INFORMATION SUPPLIED
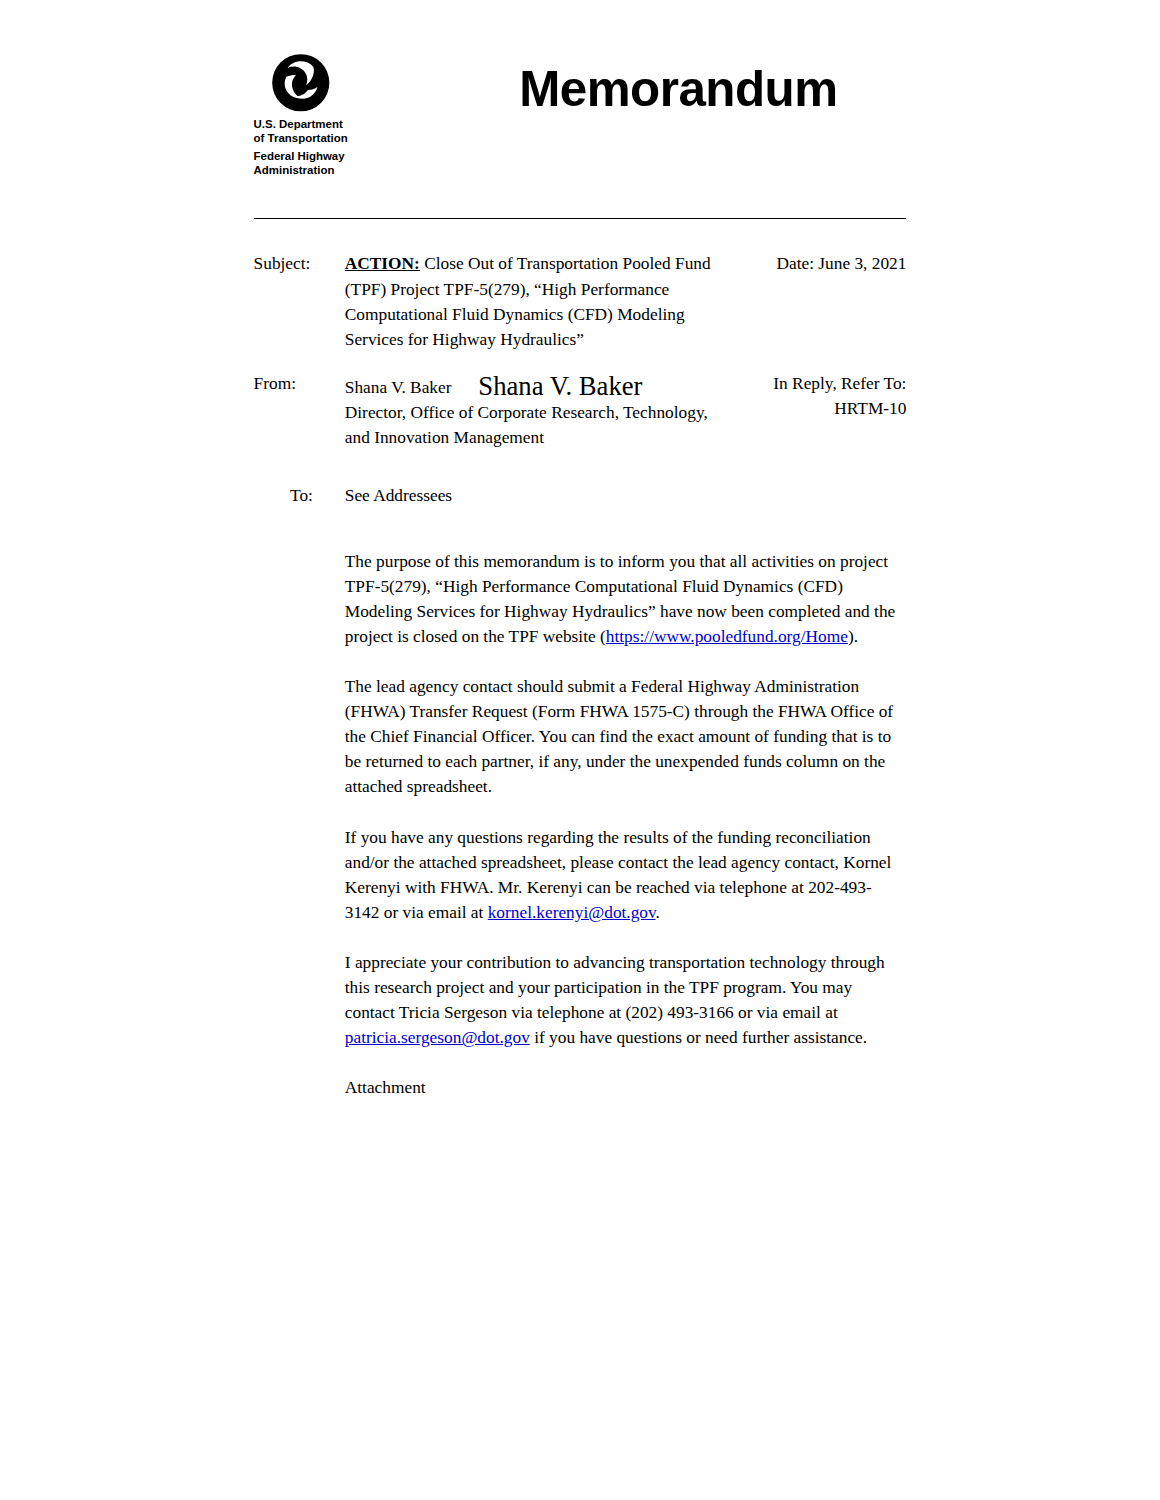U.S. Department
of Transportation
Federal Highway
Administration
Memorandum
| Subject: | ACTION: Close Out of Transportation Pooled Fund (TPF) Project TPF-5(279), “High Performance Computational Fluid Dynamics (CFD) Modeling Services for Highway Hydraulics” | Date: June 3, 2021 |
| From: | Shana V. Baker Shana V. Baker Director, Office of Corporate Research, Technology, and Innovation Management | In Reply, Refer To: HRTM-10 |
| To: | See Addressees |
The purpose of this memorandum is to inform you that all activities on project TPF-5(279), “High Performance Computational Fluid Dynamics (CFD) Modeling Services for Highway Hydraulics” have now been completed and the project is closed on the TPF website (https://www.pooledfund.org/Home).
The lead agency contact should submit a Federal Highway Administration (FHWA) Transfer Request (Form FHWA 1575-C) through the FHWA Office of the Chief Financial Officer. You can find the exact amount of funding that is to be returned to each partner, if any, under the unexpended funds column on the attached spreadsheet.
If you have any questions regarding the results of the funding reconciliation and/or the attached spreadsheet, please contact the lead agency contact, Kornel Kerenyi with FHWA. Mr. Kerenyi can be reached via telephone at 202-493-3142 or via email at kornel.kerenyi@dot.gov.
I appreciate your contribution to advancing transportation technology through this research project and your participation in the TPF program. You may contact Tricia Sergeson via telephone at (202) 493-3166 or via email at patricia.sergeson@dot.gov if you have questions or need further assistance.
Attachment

EXERCISE OBJECTIVE
Check every line of the records above for the string "agency". Copy those that hold it.

OUTPUT OF THE TASK
The lead agency contact should submit a Federal Highway Administration (FHWA) Transfer Request (Form FHWA 1575-C) through the FHWA Office of the Chief Financial Officer. You can find the exact amount of funding that is to be returned to each partner, if any, under the unexpended funds column on the attached spreadsheet.
If you have any questions regarding the results of the funding reconciliation and/or the attached spreadsheet, please contact the lead agency contact, Kornel Kerenyi with FHWA. Mr. Kerenyi can be reached via telephone at 202-493-3142 or via email at kornel.kerenyi@dot.gov.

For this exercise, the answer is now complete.